Now you need to go to the BigQuery SQL workspace within the console where you will see the “gcpgraylogdataset”. Notice there are no tables created? You should click on the ellipses to the right and then select the share option. We must assign the writer identity of the log sink to the dataset.

 

 

Select Add Principal.

 

 

Paste the writer identity into the principal and assign the BigQuery Data Editor role, save the change.

 

 

If you refresh the contents of the dataset, you will see new tables have been created.

 

 

You could even query these to verify new data is being written to the tables, for example:

 

 

Ok so we now know that everything in GCP is working as expected, let’s now check Graylog.

 

Congratulations!

You should now see your log events within Graylog.

 

And the events are even parsed for you.

 

 

Deploying the BigQuery Dataset in another region.

 

I mentioned this several times through this blog, but one thing the input does not do today is allow you to deploy the BigQuery Dataset in another region.
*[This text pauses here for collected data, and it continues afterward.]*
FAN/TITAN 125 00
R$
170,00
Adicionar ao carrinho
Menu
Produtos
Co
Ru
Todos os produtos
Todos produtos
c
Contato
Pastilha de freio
You may remember that the input checks if the dataset exists or not as part of the process. We can leverage this to deploy the dataset ahead of time in our desired region and then allow the input to set up all the other parts. You can set up the whole thing manually if you desire and then only give the service account the BigQuery roles and not the log configuration writer.

So essentially if you want to deploy this in another region you can simply go to the BigQuery SQL editor and under your project, select Create dataset.

 

 

From here make sure the Dataset ID is “gcpgraylogdataset”.

 

 

Create the dataset and then the same steps as earlier are needed to add the writer identity as a data editor of the BigQuery dataset.

 

Conclusions

So there we have it. This blog has provided a step-by-step on how to ingest your Google Cloud Audit Logs and also hopefully have a bit of a better understanding of how logging works within GCP at the same time.